Message ID 20241129161707.25292-3-tdevries@suse.de
State New
Headers
Series Add codespell hook |

Checks

Context Check Description
linaro-tcwg-bot/tcwg_gdb_build--master-aarch64 warning Skipped upon request
linaro-tcwg-bot/tcwg_gdb_build--master-arm warning Skipped upon request

Commit Message

Tom de Vries Nov. 29, 2024, 4:17 p.m. UTC
  Add a pre-commit codespell hook.

We use a custom one (gdb/contrib/codespell.sh) rather than the regular one
because:
- it allows us downgrade detected spelling mistakes from errors aborting a
  commit, to warnings that can be inspected after the commit has finished, and
- it allows us to check only the staged part of a file rather than the
  entire file, greatly reducing noise.

Both of these items are intended to avoid disrupting developer workflow as
much as possible, while giving useful information.

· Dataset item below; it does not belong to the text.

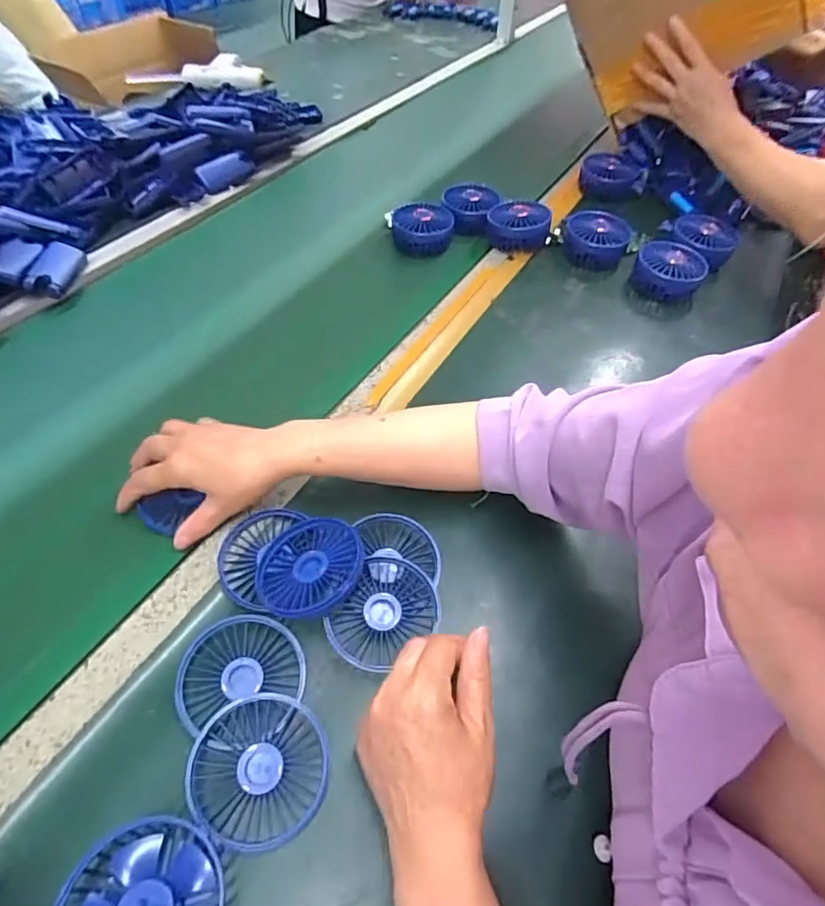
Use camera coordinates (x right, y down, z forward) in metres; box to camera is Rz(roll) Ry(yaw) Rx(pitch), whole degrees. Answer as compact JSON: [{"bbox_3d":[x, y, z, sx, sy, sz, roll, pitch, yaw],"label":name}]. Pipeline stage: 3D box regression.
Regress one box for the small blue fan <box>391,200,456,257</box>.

To demonstrate usage, consider gdb/ada-lang.c, which is not codespell clean:
...
$ ./gdb/contrib/codespell.sh gdb/ada-lang.c
gdb/ada-lang.c:847: Olt ==> Old
gdb/ada-lang.c:858: Onot ==> Note, Not
gdb/ada-lang.c:1533: alpha-numeric ==> alphanumeric
gdb/ada-lang.c:3047: arithmetics ==> arithmetic
gdb/ada-lang.c:5440: re-use ==> reuse
gdb/ada-lang.c:9353: swith ==> switch
gdb/ada-lang.c:9771: separatly ==> separately
gdb/ada-lang.c:11749: suport ==> support
gdb/ada-lang.c:11756: suport ==> support
gdb/ada-lang.c:13655: statics ==> statistics
...

Now let's introduce a typo:
...
$ echo "This is the wrong adres" >> gdb/ada-lang.c
...
and commit it:
...
$ git commit -a -m typo
black................................................(no files to check)Skipped
flake8...............................................(no files to check)Skipped
isort................................................(no files to check)Skipped
gdb/scripts/codespell.sh --always-pass --staged..........................Passed
- hook id: codespell
- duration: 0.29s

> This is the wrong adres
gdb/ada-lang.c: adres ==> address

[precommit/codespell-2 47baee9867b] typo
 1 file changed, 1 insertion(+)
...

As we can see:
- the commit succeeded,
- the introduced typo was noticed, and
- only the introduced typo was noticed.

The current implementation of gdb/contrib/codespell.sh --staged fails to print
the line number, so I've added -C0 to make the context clear, which get us the
first line here:
...
> This is the wrong adres
gdb/ada-lang.c: adres ==> address
...
---
 .pre-commit-config.yaml | 9 +++++++++
 1 file changed, 9 insertions(+)
  

Patch

diff --git a/.pre-commit-config.yaml b/.pre-commit-config.yaml
index 070631c0f16..b1b4c2677b3 100644
--- a/.pre-commit-config.yaml
+++ b/.pre-commit-config.yaml
@@ -59,3 +59,12 @@  repos:
     - id: isort
       types_or: [file]
       files: 'gdb/.*\.py(\.in)?$'
+  - repo: local
+    hooks:
+    - id: codespell
+      name: gdb/scripts/codespell.sh --always-pass --staged
+      language: script
+      entry: ./gdb/contrib/codespell.sh
+      args: [ "--always-pass", "--staged", "--", "-C0", "--" ]
+      files: '^(gdb|gdbsupport|gdbserver)/'
+      verbose: true